Hyperhomocysteinemia is an independent risk factor for vascular disease. In order to evaluate relations between hyperhomocysteinemia and endothelial and leukocyte function, the investigators related homocysteine to indices of endothelial function (plasma endothelin-1 [p-ET-1] and intraplatelet levels of the nitric oxide [NO] and prostacyclin mediators 3'-5' guanosine monophosphate [cGMP] and cyclic 3'-5'adenosine monophosphate [cAMP]) and the monocyte-derived inflammatory mediator neopterin in 168 men (mean age 69, range 49-72 years) with disturbed glucose metabolism and a reference group of 52 male subjects (mean age 70, range 61-79 years). Among the 168 patients with disturbed glucose metabolism plasma (p)-homocysteine correlated significantly with age (r=0.20; p<0.01), glycosylated hemoglobin (HbA(1c)) (r=0.17; p<0.05), triglycerides (r=0.20; p<0.05), intraplatelet GMP (r=0.16; p<0.05), p-ET-1 (r=0.21; p<0.05), and p-neopterin (r=0.31; p<0.001). The correlation between p-homocysteine and p-ET-1 persisted (p<0.01) in multiple regression analysis. Among the 52 reference subjects p-homocysteine correlated significantly with p-ET-1. (r=0.32; p<0.05) and p-neopterin (r=0.37; p<0.01).

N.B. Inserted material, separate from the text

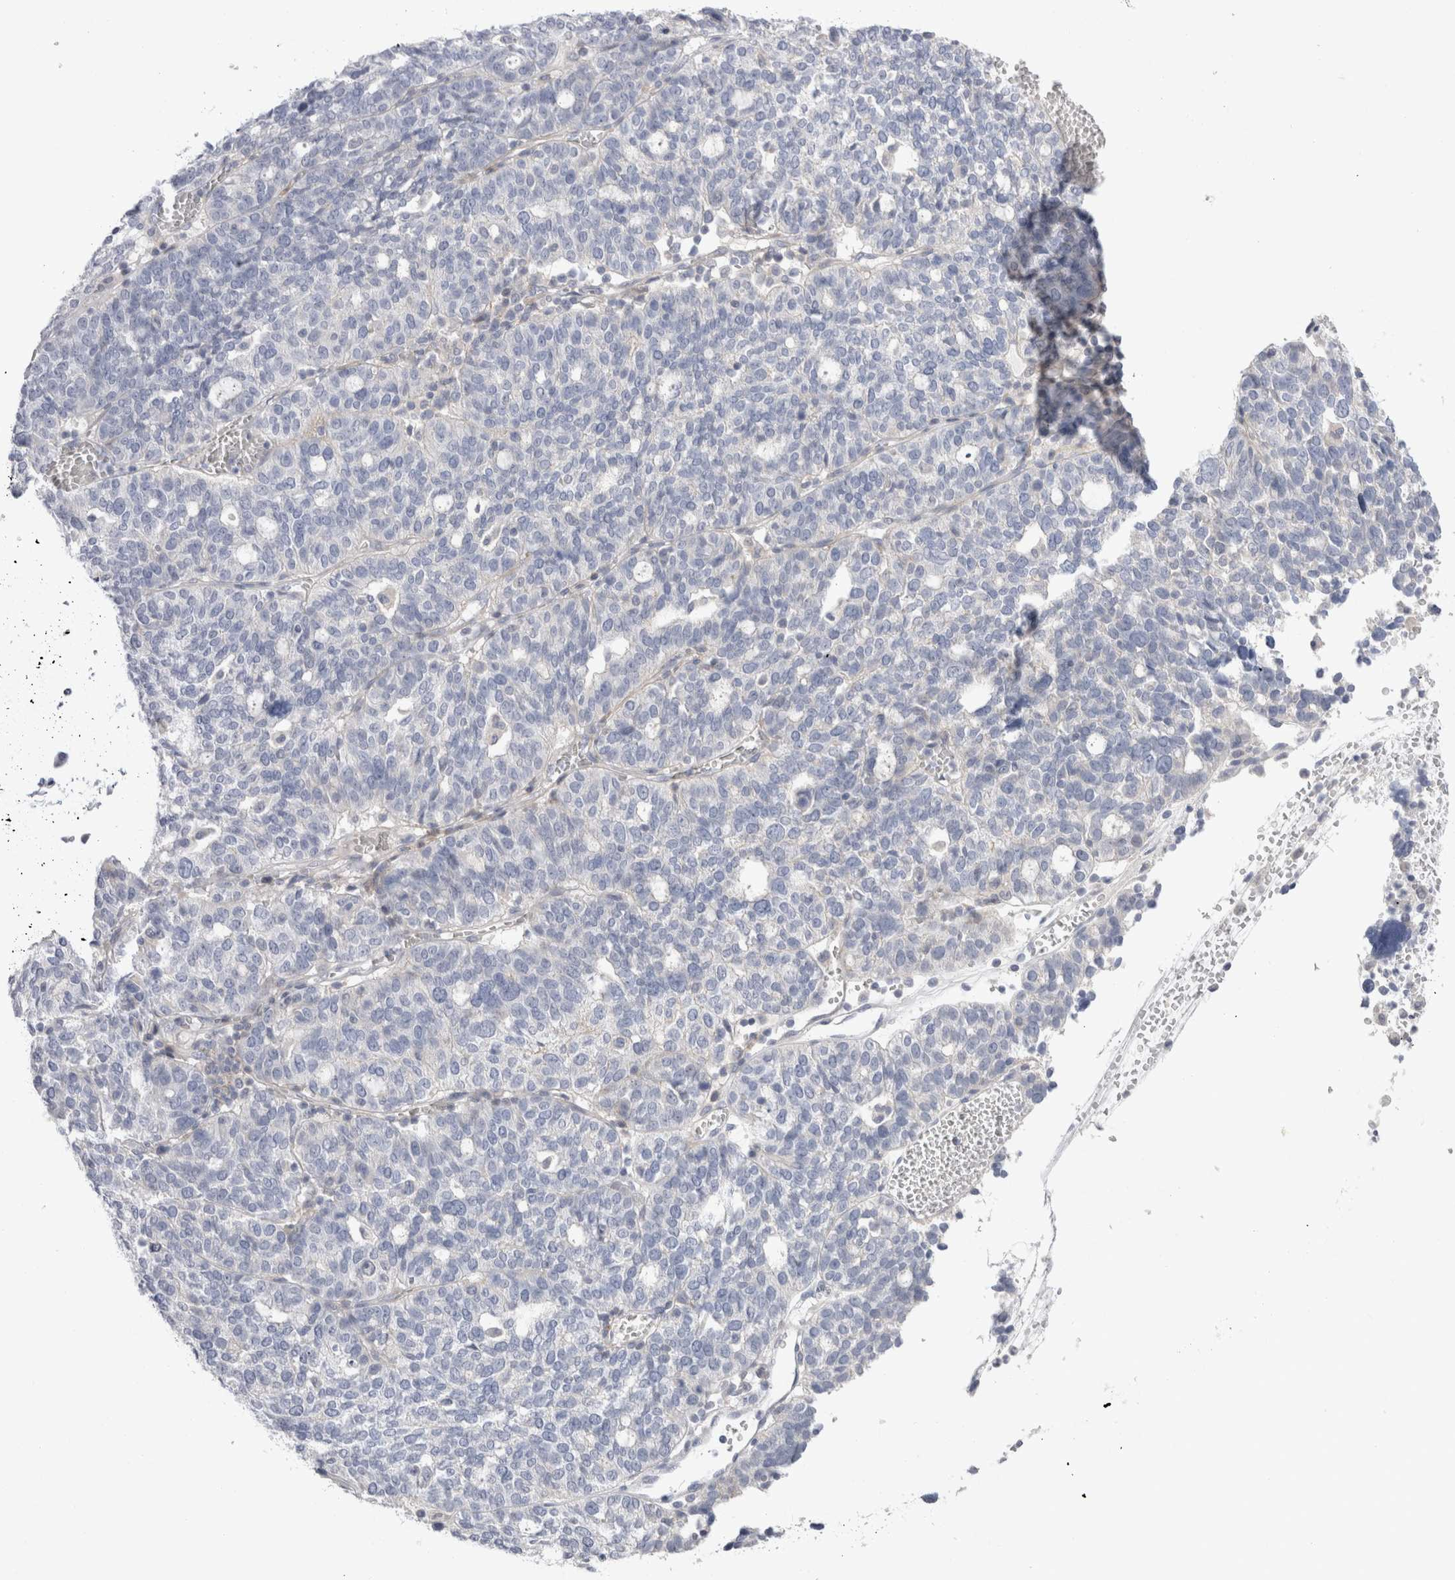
{"staining": {"intensity": "negative", "quantity": "none", "location": "none"}, "tissue": "ovarian cancer", "cell_type": "Tumor cells", "image_type": "cancer", "snomed": [{"axis": "morphology", "description": "Cystadenocarcinoma, serous, NOS"}, {"axis": "topography", "description": "Ovary"}], "caption": "Tumor cells show no significant protein positivity in ovarian cancer. Brightfield microscopy of immunohistochemistry (IHC) stained with DAB (3,3'-diaminobenzidine) (brown) and hematoxylin (blue), captured at high magnification.", "gene": "SPINK2", "patient": {"sex": "female", "age": 59}}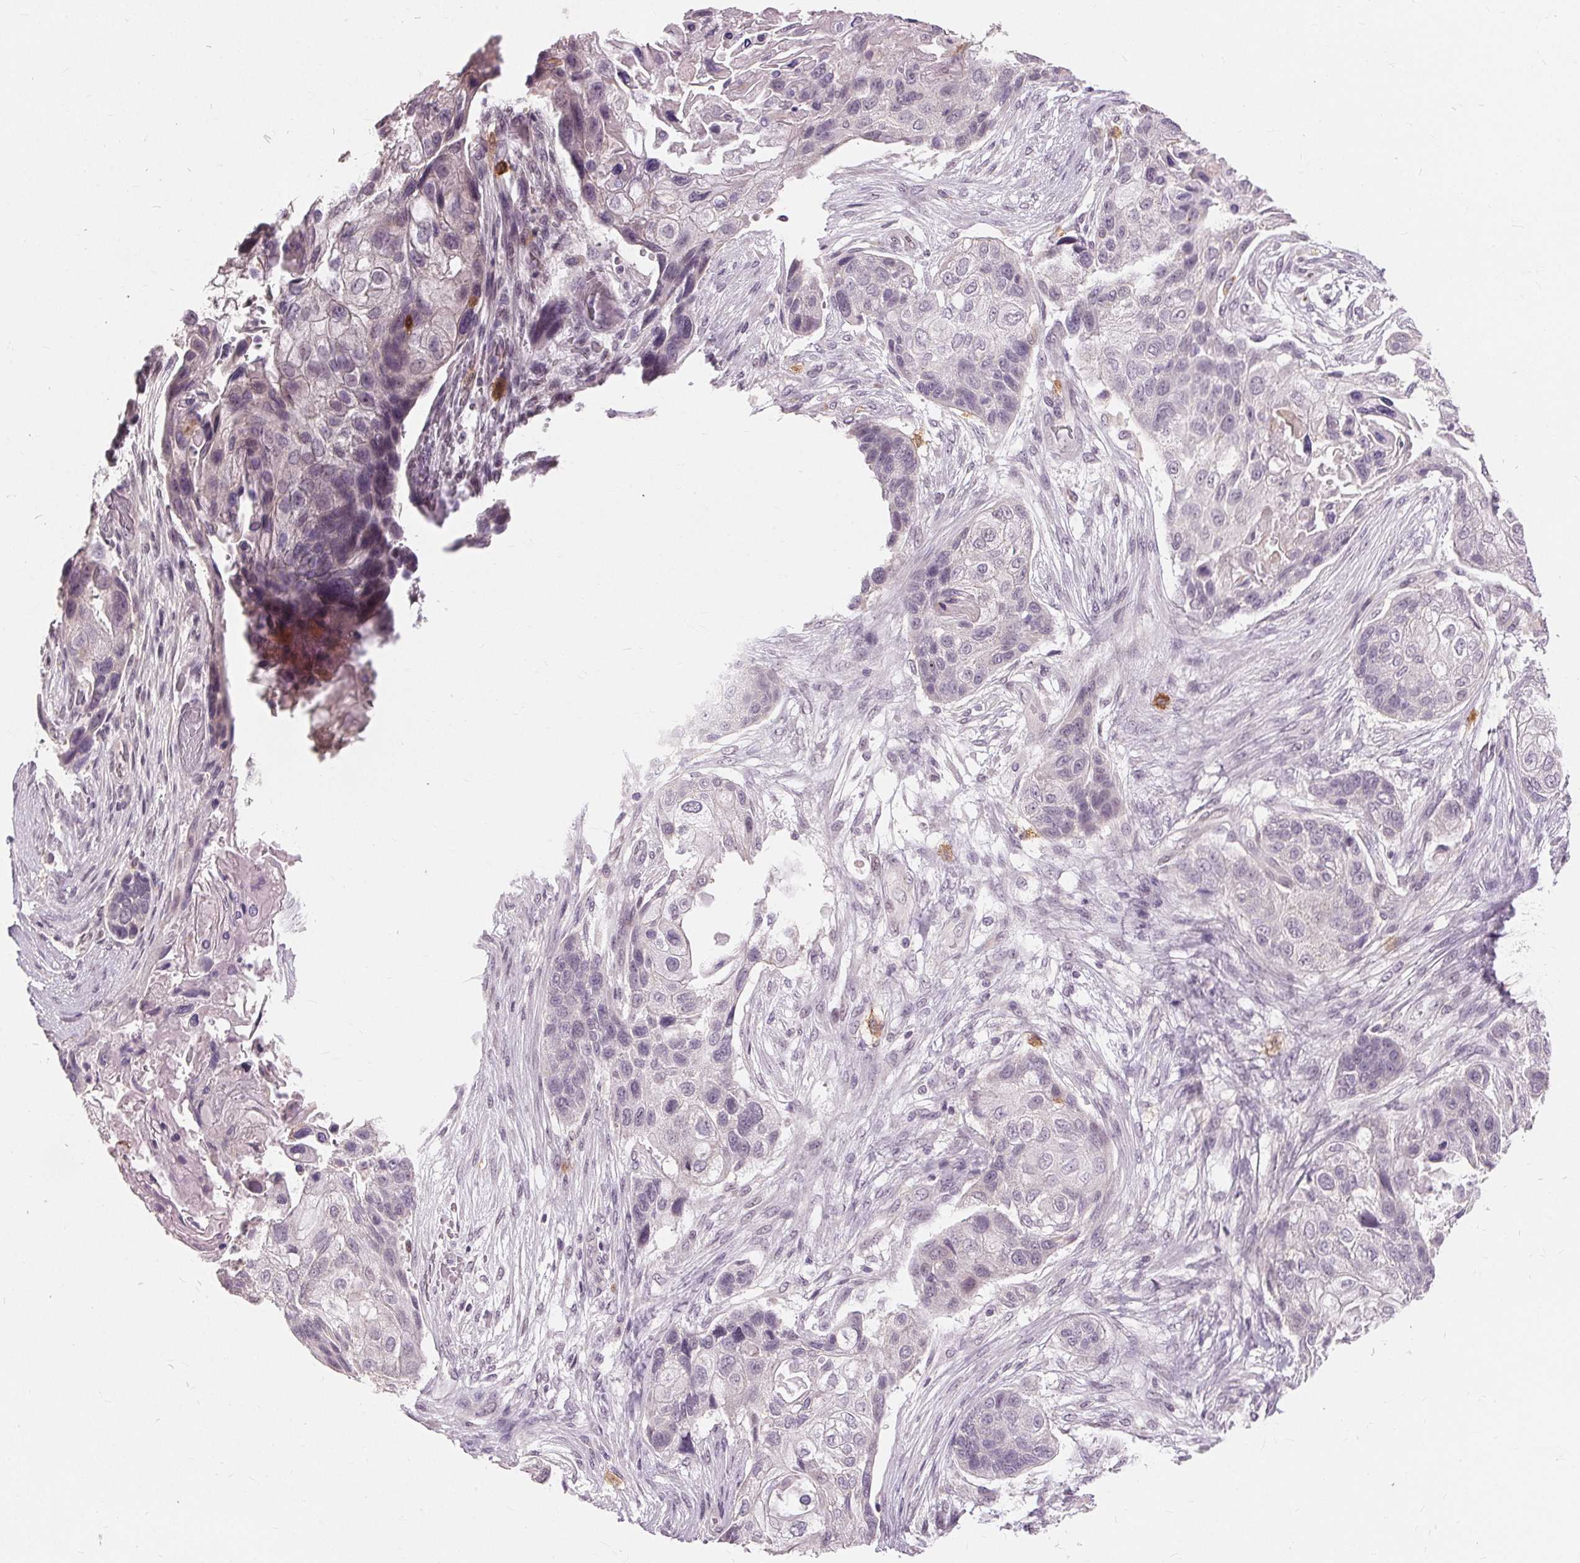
{"staining": {"intensity": "negative", "quantity": "none", "location": "none"}, "tissue": "lung cancer", "cell_type": "Tumor cells", "image_type": "cancer", "snomed": [{"axis": "morphology", "description": "Squamous cell carcinoma, NOS"}, {"axis": "topography", "description": "Lung"}], "caption": "A photomicrograph of squamous cell carcinoma (lung) stained for a protein shows no brown staining in tumor cells. Nuclei are stained in blue.", "gene": "SIGLEC6", "patient": {"sex": "male", "age": 69}}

The correlation between p-homocysteine and p-neopterin persisted (p<0.05) in multiple regression analysis. In conclusion, homocysteine is related to neopterin and endothelin-1 in plasma of subjects with disturbed glucose metabolism and in reference subjects, suggesting that homocysteine exerts its deleterious effects on vascular function through interference with endothelial and leukocyte function.